> Excerpt provided:
━━━━━━━━━━━━━━━━

Another component of the new regulatory structure is the recently-added “Basel III” provisions that will require the world’s major banks to raise their ratios of capital-held to liabilities incurred to seven percent by 2015, and to increase the quality of the assets used to meet those ratios. The aim of this rule – adopted by the Basel Committee on Banking Supervision at the Bank for International Settlements (BIS) in Basel, Switzerland – is to better protect banks from future crises by requiring them to hold a bigger cushion against trouble.  The new system will also require banks to build up reserves (“capital buffers”) during good times to be used in bad times. Already, even though Basel III will not be fully implemented for some years, banks are complaining that they cannot be more generous in lending money in a situation where they are gradually being required to set aside more capital to meet the new standards.

Financial Regulatory Structures

The U.S. and EU have taken dramatic action to curtail the laissez-faire regulatory policies of the last several decades.

━━━━━━━━━━━━━━━━

(Dataset items)
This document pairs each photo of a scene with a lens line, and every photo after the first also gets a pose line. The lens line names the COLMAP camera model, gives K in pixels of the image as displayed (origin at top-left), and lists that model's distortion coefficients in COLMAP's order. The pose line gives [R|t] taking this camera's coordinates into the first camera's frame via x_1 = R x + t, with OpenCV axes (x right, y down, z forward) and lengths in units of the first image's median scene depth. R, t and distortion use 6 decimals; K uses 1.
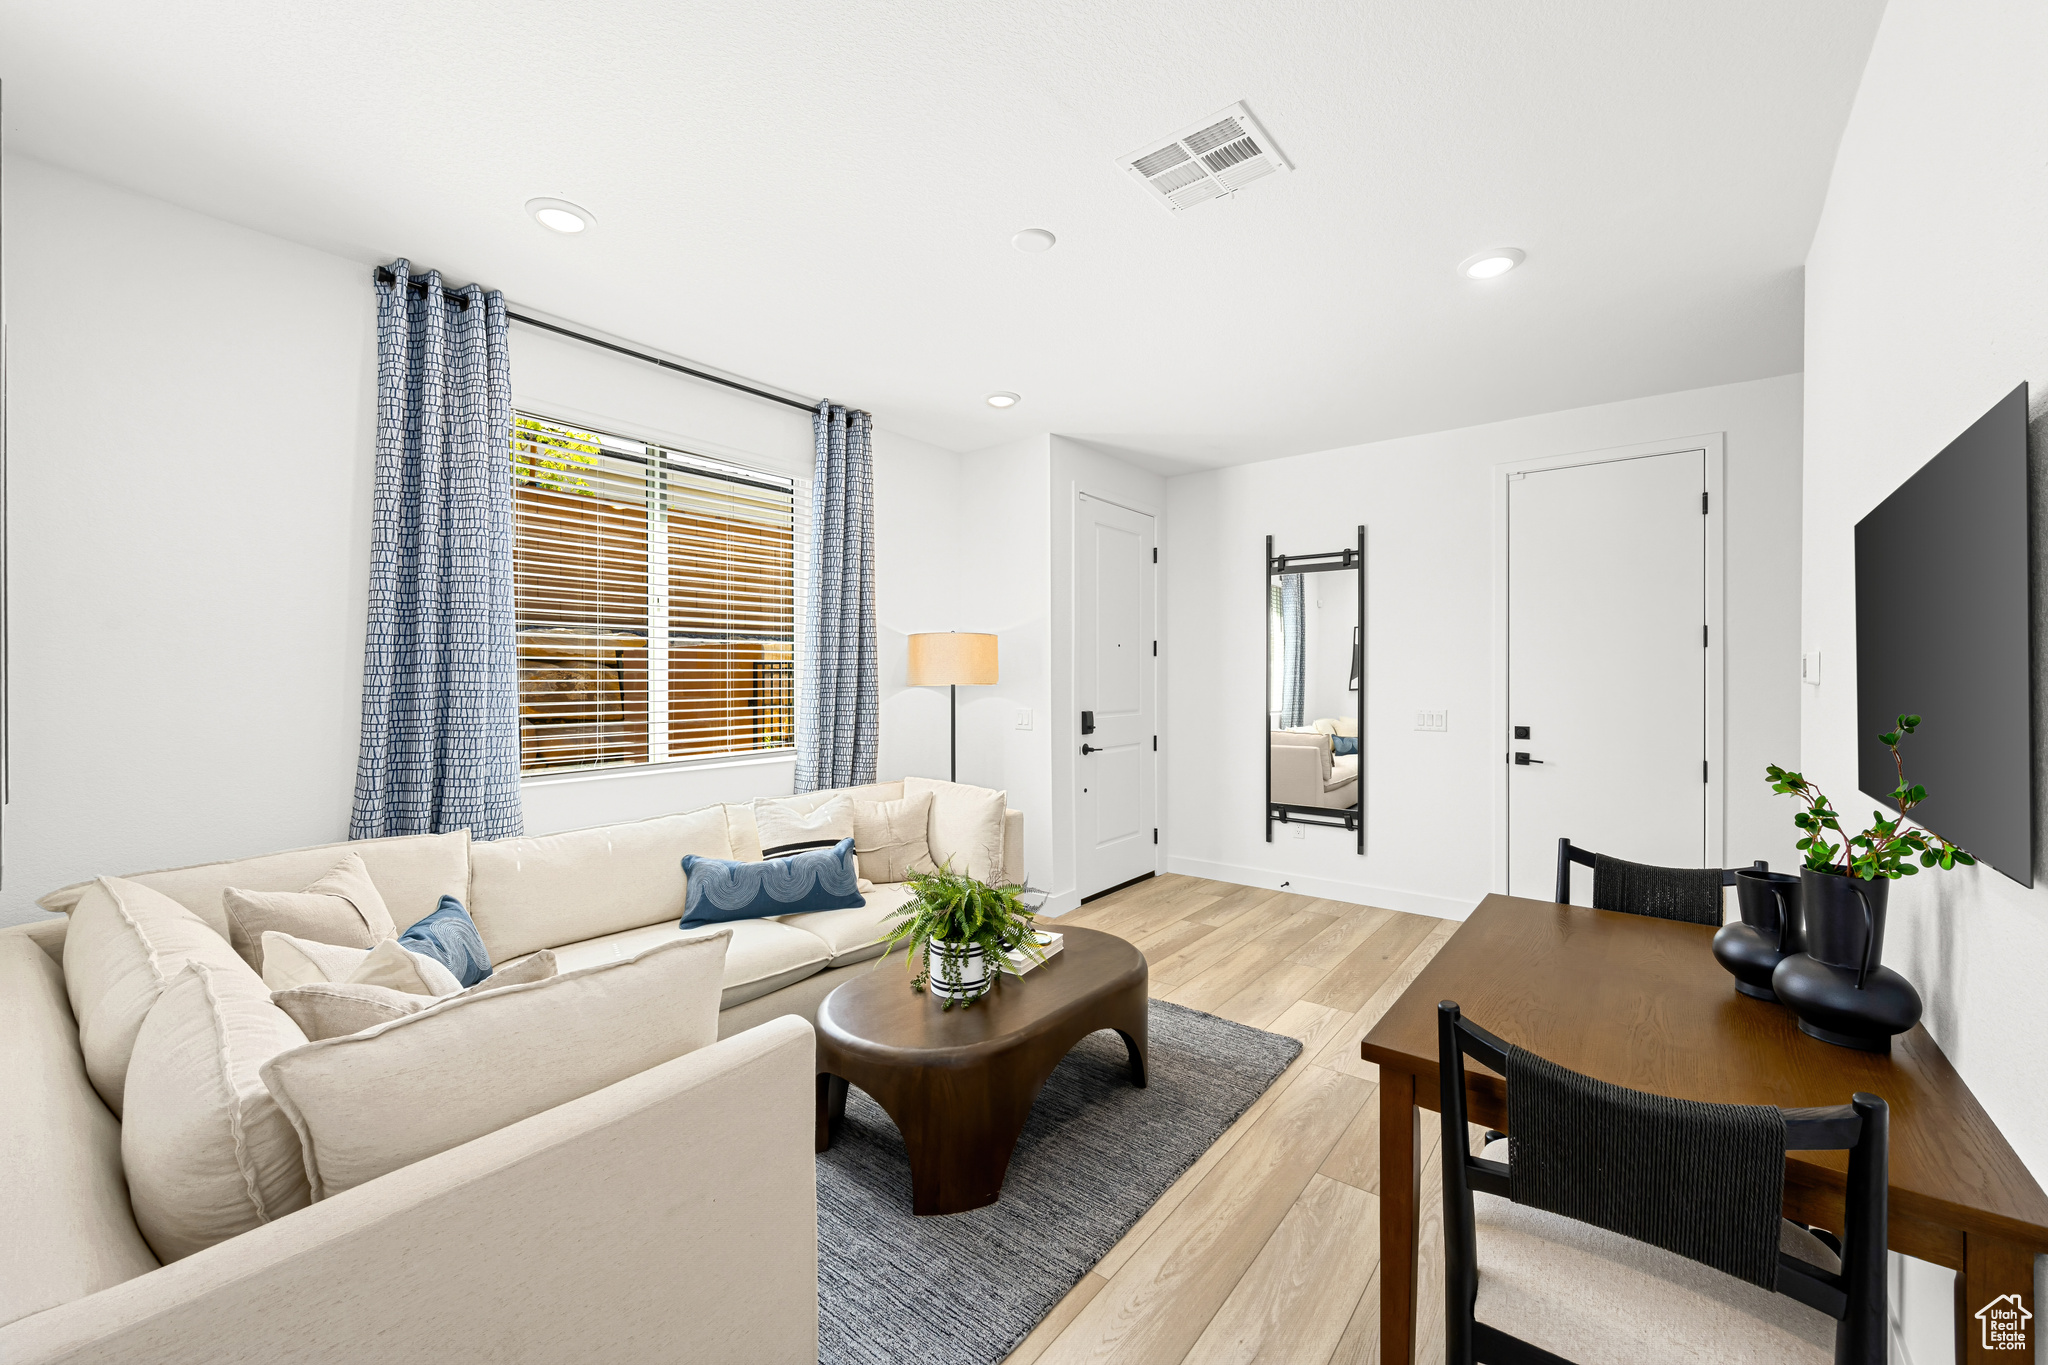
lens RADIAL K [[803.7, 0, 1025.8], [0, 803.7, 679.1], [0, 0, 1]] dist [-0.000082, 0.000134]
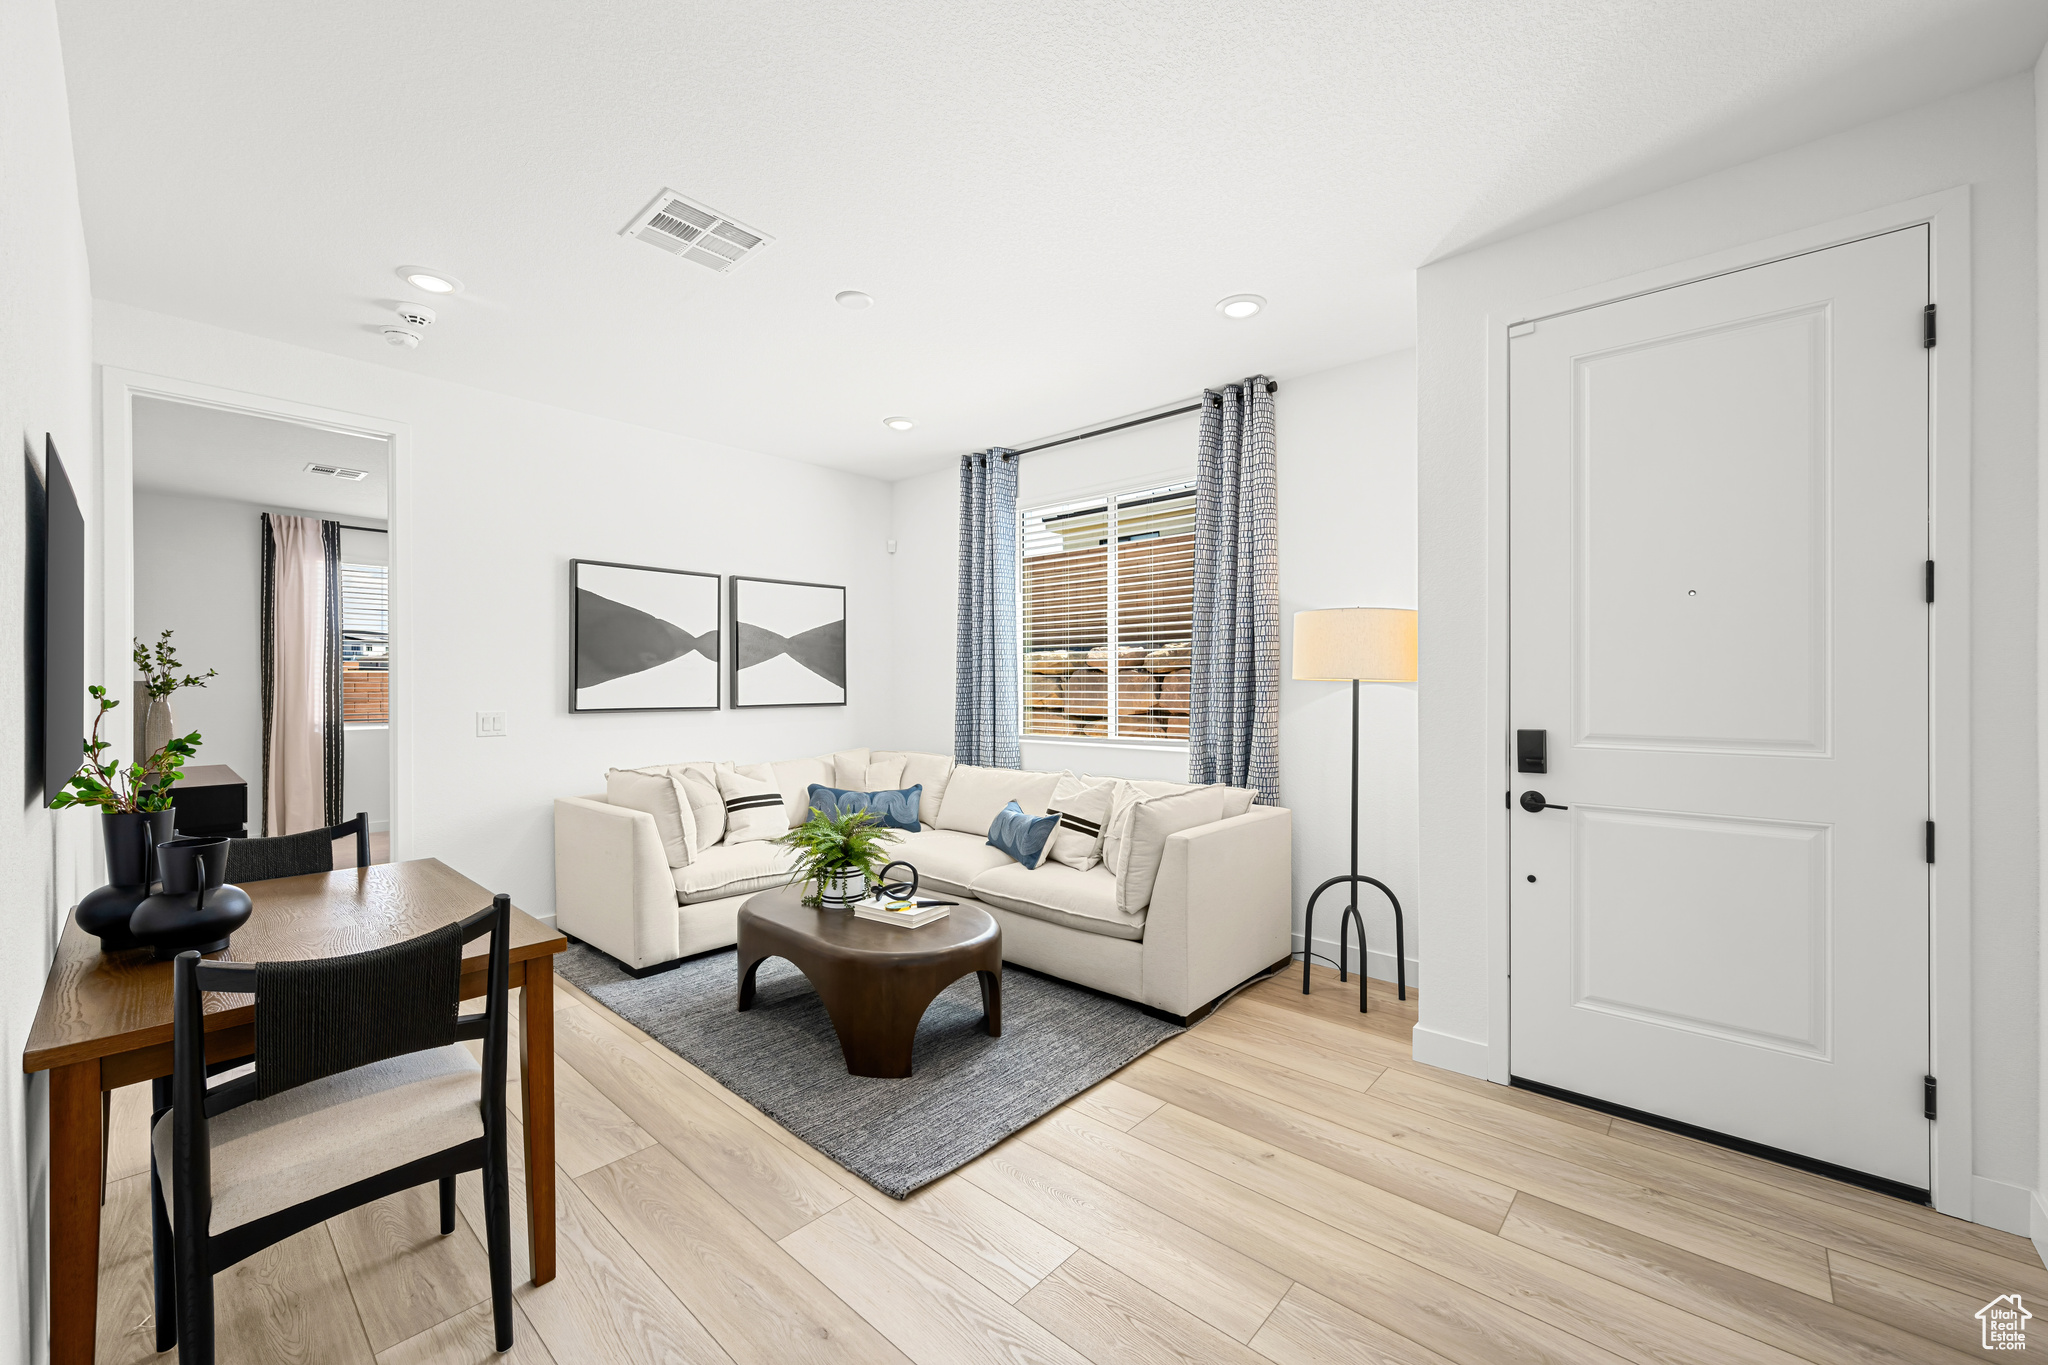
lens RADIAL K [[803.7, 0, 1025.8], [0, 803.7, 679.1], [0, 0, 1]] dist [-0.000082, 0.000134]
pose [[-0.055597, -0.000325, -0.998453, 0.776813], [0.001558, 0.999999, -0.000412, 0.007513], [0.998452, -0.001579, -0.055597, 0.865693]]
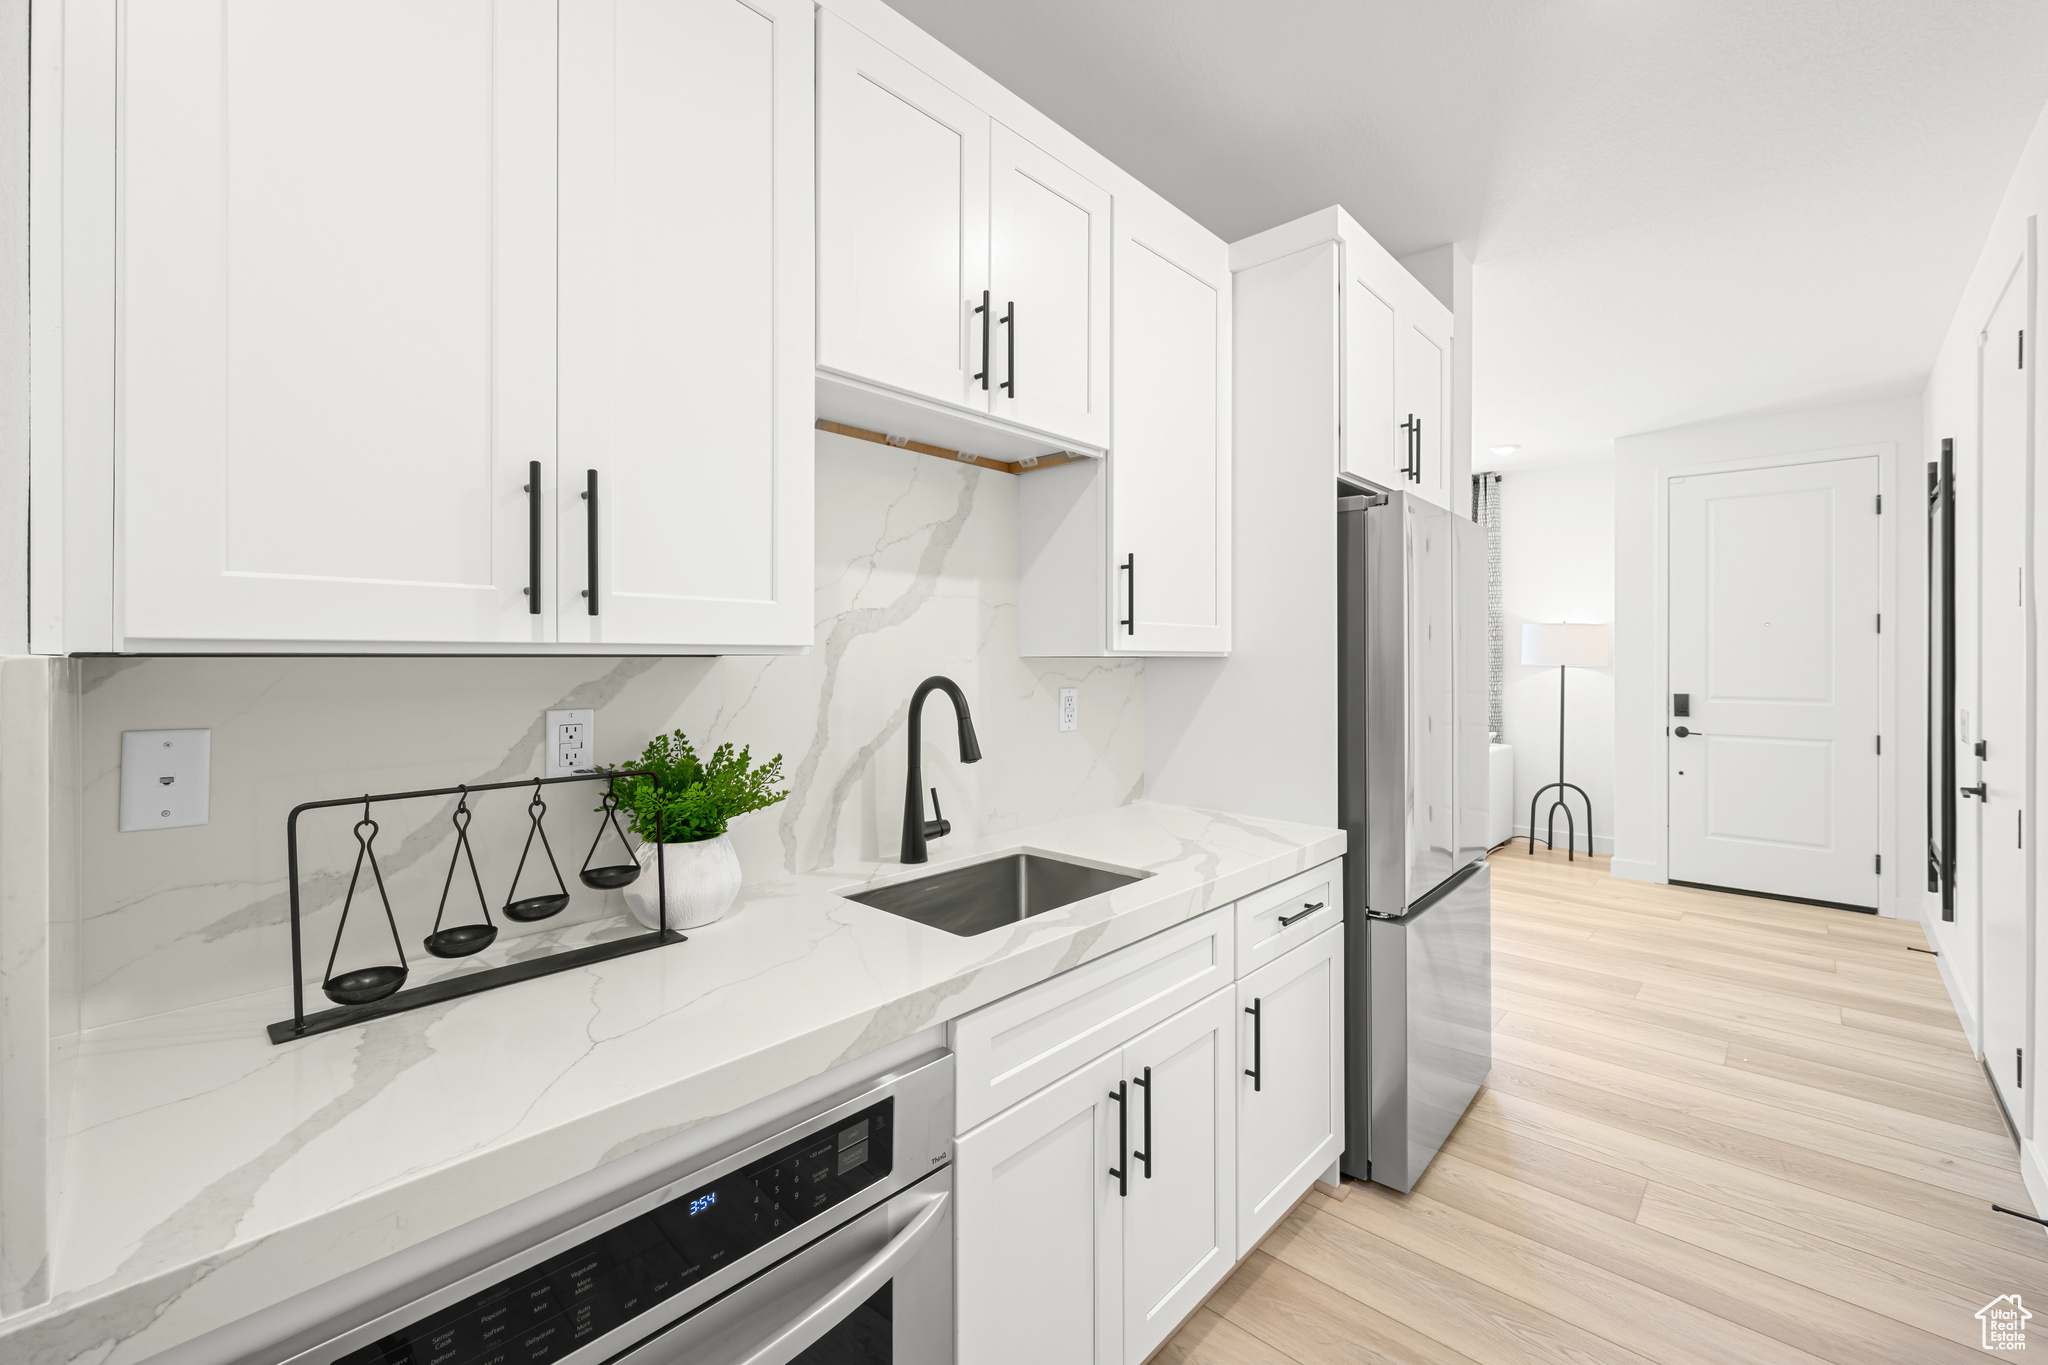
lens RADIAL K [[851.6, 0, 1029.6], [0, 851.6, 652.1], [0, 0, 1]] dist [-0.012352, -0.000112]
pose [[-0.069921, 0.001510, -0.997551, 1.466161], [0.001564, 0.999998, 0.001404, -0.018044], [0.997551, -0.001462, -0.069923, 0.331394]]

━━━━━━━━━━━━━━━━

Quote the passage on bank regulation word for word, starting at "Financial Regulatory Structures" and ending at "last several decades.".

> Solved problem:
Financial Regulatory Structures

The U.S. and EU have taken dramatic action to curtail the laissez-faire regulatory policies of the last several decades.